Bakan Ağbal, Türkiye’nin son 14 yıl içerisindeki ortalama büyüme oranının yıllık olarak önceki dönemlerin üzerinde olduğunu kaydetti.

Ağbal, “Son 14 yıldır potansiyel büyüme oranı olarak ifade ettiğimiz yüzde 5-6 aralığının üzerinde bir büyüme oranı yakaladık. 2009 global ekonomik krizini bir kenara bırakırsak ki bu global bir krizdir.

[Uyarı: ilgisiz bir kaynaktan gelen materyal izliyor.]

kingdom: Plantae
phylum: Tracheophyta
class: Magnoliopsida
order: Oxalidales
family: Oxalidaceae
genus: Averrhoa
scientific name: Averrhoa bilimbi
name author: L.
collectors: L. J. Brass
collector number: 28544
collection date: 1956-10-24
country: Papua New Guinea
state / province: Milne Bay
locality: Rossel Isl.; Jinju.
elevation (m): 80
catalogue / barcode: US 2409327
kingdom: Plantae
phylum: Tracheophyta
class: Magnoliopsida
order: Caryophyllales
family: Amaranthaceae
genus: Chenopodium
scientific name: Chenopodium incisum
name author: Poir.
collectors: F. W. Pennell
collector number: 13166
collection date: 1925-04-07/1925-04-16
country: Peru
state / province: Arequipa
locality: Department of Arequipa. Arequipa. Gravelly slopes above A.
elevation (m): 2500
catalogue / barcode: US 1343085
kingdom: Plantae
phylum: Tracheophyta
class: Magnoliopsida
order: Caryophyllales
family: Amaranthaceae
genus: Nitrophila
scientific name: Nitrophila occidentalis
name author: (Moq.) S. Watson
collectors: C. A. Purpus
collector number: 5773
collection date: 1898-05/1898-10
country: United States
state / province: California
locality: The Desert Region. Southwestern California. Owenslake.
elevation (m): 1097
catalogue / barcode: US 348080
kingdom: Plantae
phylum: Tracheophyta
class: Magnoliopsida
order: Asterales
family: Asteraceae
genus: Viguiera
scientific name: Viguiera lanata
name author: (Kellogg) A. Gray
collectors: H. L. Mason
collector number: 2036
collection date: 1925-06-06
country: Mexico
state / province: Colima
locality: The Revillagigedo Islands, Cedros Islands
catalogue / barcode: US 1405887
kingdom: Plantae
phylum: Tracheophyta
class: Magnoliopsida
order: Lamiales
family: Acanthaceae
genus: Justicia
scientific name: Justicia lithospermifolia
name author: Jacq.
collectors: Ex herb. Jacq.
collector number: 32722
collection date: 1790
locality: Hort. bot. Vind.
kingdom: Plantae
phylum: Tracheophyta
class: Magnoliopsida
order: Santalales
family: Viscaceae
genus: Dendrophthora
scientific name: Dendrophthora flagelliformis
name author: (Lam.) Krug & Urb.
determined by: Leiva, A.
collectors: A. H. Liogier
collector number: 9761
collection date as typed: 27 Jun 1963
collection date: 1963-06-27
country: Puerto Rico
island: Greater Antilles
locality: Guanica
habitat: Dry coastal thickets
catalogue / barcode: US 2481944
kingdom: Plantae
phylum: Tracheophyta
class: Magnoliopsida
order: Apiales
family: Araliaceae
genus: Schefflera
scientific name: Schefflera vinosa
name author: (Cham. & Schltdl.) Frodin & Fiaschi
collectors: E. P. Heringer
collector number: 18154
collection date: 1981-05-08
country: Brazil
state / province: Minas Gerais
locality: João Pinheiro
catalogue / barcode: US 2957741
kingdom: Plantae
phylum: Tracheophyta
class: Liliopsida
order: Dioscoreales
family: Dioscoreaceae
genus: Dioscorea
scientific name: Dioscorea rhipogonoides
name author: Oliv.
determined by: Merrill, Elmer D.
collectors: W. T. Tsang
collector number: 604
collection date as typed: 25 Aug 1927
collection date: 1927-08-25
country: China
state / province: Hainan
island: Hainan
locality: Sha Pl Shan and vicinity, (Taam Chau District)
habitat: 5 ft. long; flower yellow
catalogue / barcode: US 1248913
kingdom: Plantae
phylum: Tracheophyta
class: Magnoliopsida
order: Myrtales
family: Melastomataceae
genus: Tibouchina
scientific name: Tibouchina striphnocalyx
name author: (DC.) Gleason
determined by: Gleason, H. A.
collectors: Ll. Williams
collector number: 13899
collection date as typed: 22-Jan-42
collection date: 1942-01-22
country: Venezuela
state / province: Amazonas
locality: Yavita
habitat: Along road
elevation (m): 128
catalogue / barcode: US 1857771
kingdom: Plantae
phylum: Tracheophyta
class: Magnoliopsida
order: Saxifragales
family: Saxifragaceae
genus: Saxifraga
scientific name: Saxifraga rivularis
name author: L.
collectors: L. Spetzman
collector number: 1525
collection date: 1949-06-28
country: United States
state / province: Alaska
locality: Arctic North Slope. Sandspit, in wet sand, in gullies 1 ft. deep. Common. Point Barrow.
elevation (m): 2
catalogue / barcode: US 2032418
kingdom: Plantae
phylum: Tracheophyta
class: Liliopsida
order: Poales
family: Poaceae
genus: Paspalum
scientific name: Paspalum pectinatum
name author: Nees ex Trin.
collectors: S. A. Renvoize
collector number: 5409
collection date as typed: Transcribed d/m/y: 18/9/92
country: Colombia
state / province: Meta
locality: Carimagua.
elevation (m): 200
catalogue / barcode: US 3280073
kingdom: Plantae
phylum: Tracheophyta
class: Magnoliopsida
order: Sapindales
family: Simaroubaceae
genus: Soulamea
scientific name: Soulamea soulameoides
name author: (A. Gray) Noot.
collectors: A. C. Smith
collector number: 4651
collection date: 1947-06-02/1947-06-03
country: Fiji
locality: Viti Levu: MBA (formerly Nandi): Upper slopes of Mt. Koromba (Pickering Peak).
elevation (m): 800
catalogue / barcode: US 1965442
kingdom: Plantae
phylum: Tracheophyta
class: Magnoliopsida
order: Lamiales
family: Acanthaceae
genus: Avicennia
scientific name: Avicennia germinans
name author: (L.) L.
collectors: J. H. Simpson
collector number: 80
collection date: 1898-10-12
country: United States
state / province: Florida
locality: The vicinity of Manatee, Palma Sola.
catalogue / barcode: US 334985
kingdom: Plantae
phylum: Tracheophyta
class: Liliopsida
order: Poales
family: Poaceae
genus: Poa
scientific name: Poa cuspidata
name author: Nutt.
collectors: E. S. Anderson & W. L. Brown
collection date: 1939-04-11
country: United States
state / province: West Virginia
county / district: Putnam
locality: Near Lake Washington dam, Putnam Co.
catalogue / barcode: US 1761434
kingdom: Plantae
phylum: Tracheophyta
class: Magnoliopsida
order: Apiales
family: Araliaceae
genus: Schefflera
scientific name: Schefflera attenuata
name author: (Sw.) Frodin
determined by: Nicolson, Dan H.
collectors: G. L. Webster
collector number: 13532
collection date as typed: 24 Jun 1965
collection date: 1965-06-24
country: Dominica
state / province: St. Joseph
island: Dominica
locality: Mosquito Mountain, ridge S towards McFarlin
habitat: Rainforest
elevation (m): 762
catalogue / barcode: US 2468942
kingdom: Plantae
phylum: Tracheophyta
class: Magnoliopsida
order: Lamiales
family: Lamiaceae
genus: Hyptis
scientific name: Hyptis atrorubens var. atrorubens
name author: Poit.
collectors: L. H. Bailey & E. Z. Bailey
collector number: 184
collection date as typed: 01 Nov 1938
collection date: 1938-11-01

Türkiye bu dönemde kendi içsel nedenleri ile daralan yolda düşen bir ülke olmaktan kurtuldu” diye konuştu.



“Türkiye’nin 2010-2013 yılları arasında yakaladığı büyüme oranı bütün gelişmekte olan ülkelerin büyüme oranı ortalamasından daha yukarı”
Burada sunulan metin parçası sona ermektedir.